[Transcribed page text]
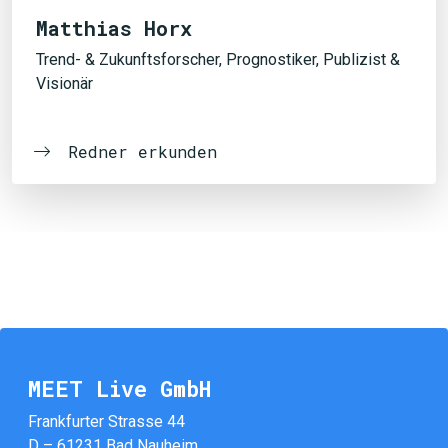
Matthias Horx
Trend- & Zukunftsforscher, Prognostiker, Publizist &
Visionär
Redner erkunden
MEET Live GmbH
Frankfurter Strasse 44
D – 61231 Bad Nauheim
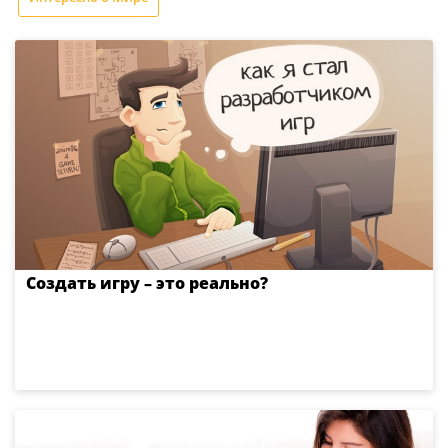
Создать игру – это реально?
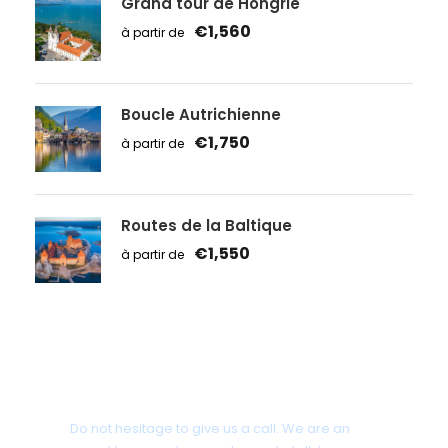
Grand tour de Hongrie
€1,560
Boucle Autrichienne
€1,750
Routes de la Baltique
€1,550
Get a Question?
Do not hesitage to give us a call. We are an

EXERCISE OBJECTIVE
Reproduce the transcribed text from every one of the entries above without any changes, omitting the pictures from your answer.

SOLUTION TO THIS TASK
Matthias Horx
Trend- & Zukunftsforscher, Prognostiker, Publizist &
Visionär
Redner erkunden
MEET Live GmbH
Frankfurter Strasse 44
D – 61231 Bad Nauheim
Создать игру – это реально?
Grand tour de Hongrie
€1,560
Boucle Autrichienne
€1,750
Routes de la Baltique
€1,550
Get a Question?
Do not hesitage to give us a call. We are an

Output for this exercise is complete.